Mass. bake sale ban falling flat
Beginning in August, public schools cannot sell baked goods or any junk foods in the 30 minutes before school begins or in the 30 minutes after school ends. The ban gives public health officials one more cudgel in the fight against obesity. About one-third of Bay State children are obese. Massachusetts already prohibits the sale of sugar-laced drinks in schools.
Although the policy has unleashed a new round of Bay State bashing, Massachusetts lines up with national trends in policing school-based food choices. In the New York City schools, bake sales can be held after lunch once a month and evenings after 6 p.m.
This focus on healthy diets hasn’t been completely lost on Bay State parents. A recent study showed that obesity rates in Massachusetts children under the age of six are showing significant declines.
Some Brockton area parents argue that the ban won’t make much of a dent in fundraising since there has been a shift away from large bake sales. But Department of Public Health officials want to see the ban extended throughout the school day and to weekend sporting and other school-related events.
Overlooked by the architects of the ban is the fact that many schools rely on bake sales to fund the extras that districts can no longer afford, from school supplies to scholarship programs and extracurricular activities.

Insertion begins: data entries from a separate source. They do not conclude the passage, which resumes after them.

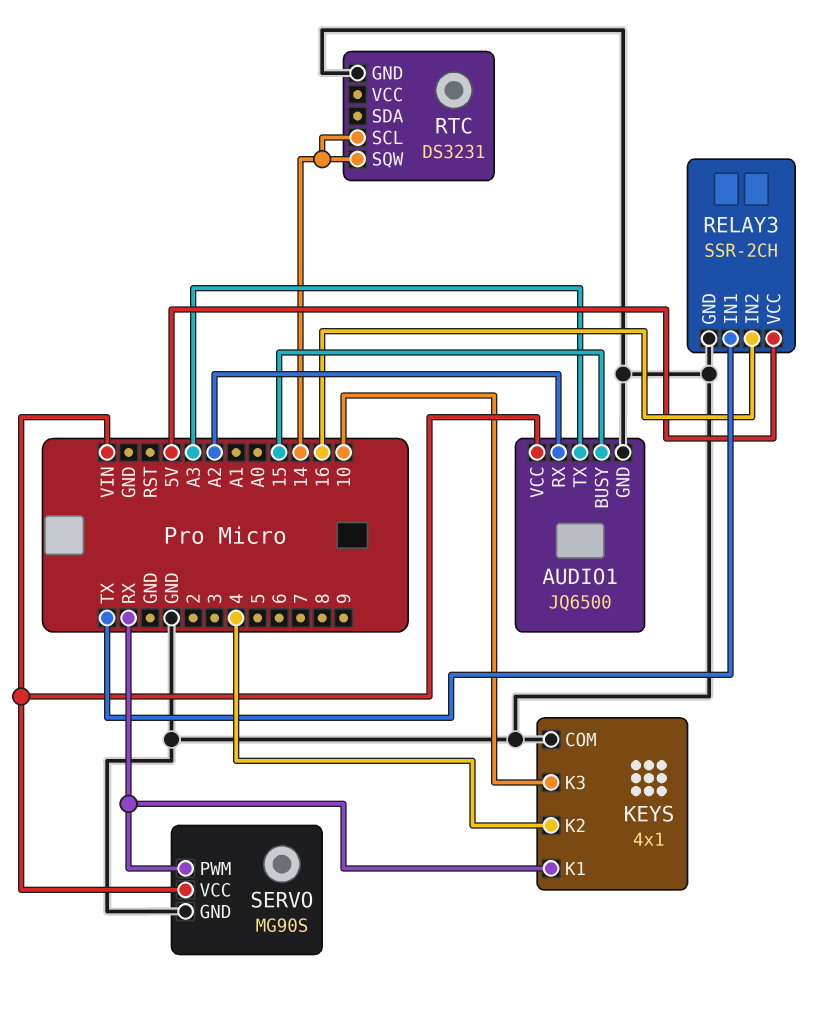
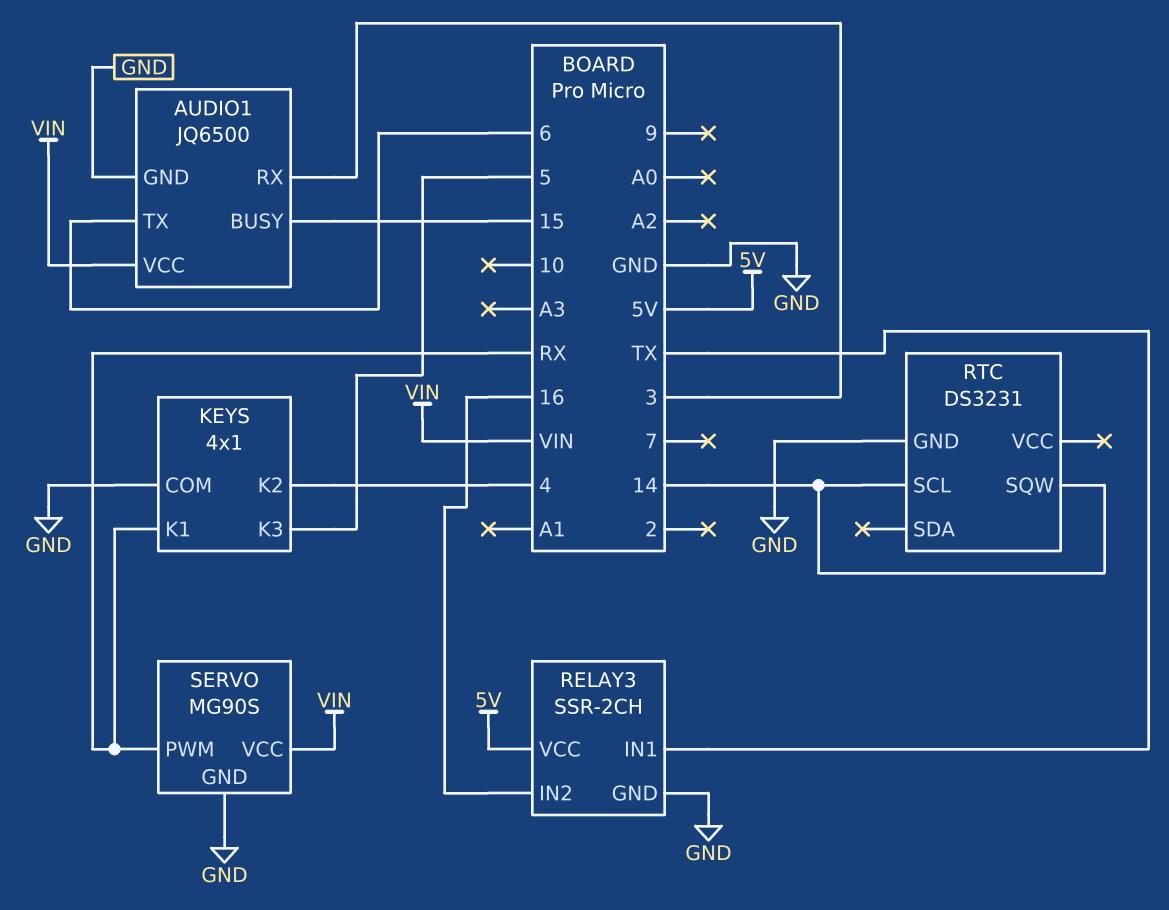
AUDIO1 pin RX: A2 -> 3
AUDIO1 pin TX: A3 -> 6
KEYS pin K3: 10 -> 5

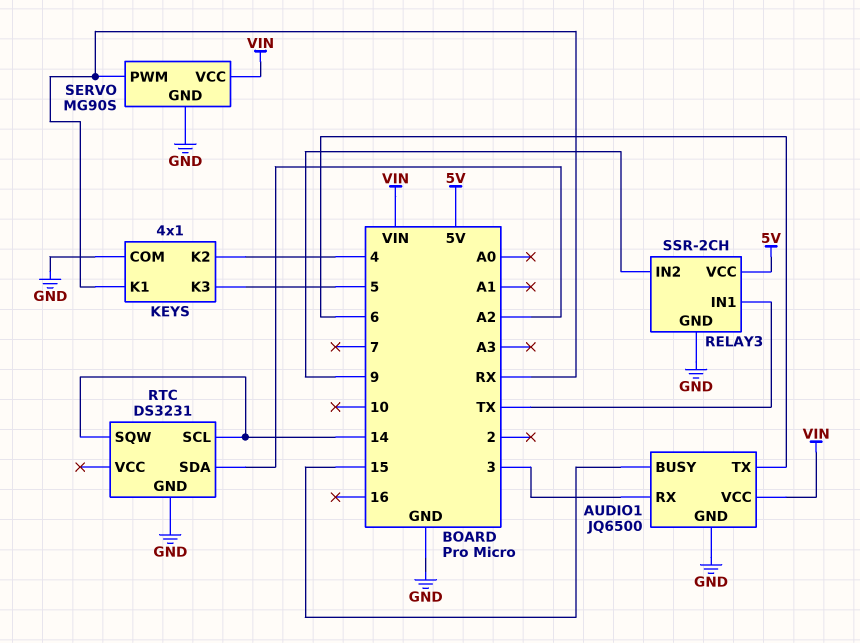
RELAY3 pin IN2: 16 -> 9
RTC pin SDA: none -> A2

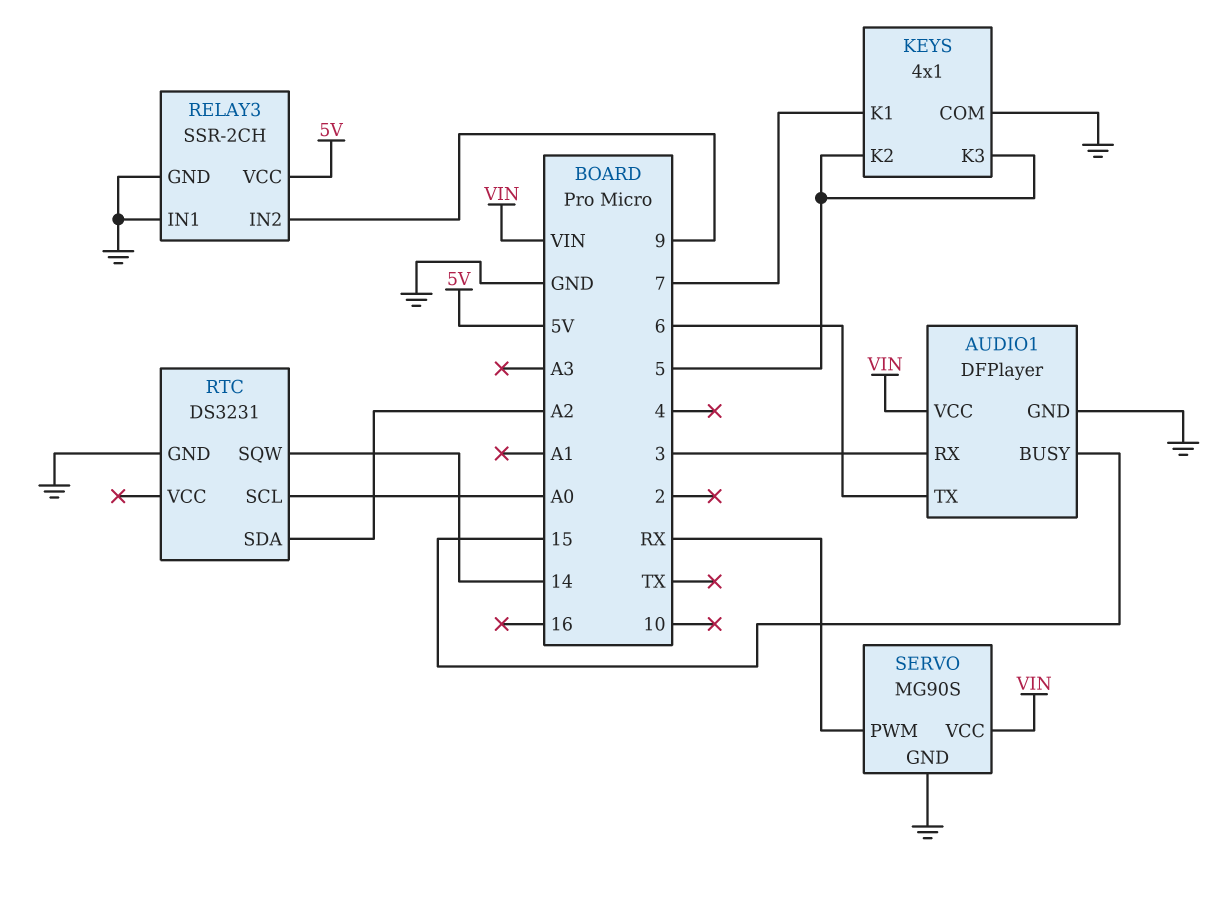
AUDIO1: JQ6500 -> DFPlayer
KEYS pin K1: RX -> 7
KEYS pin K2: 4 -> 5
RELAY3 pin IN1: TX -> GND
RTC pin SCL: 14 -> A0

In Danvers, the sale of 8,000 pounds of fudge helped finance the high school band’s trip to perform in the 2010 Rose Bowl Parade. Last year, a group of Taunton fourth-graders organized a bake sale and raised nearly $200 to send to the victims of the Japanese earthquake and tsunami. Any way you slice it, yard sales don’t have quite the same appeal as homemade chocolate chip cookies or blueberry muffins.